§ **AIM OF THE EXERCISE**
Set down every line in the entries below, copying each one character for character without changing anything.

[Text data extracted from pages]

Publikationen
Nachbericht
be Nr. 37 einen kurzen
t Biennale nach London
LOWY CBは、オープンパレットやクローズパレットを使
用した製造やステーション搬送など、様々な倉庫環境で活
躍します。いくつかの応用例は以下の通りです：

§ **EXERCISE RESULT**
Publikationen
Nachbericht
be Nr. 37 einen kurzen
t Biennale nach London
LOWY CBは、オープンパレットやクローズパレットを使
用した製造やステーション搬送など、様々な倉庫環境で活
躍します。いくつかの応用例は以下の通りです：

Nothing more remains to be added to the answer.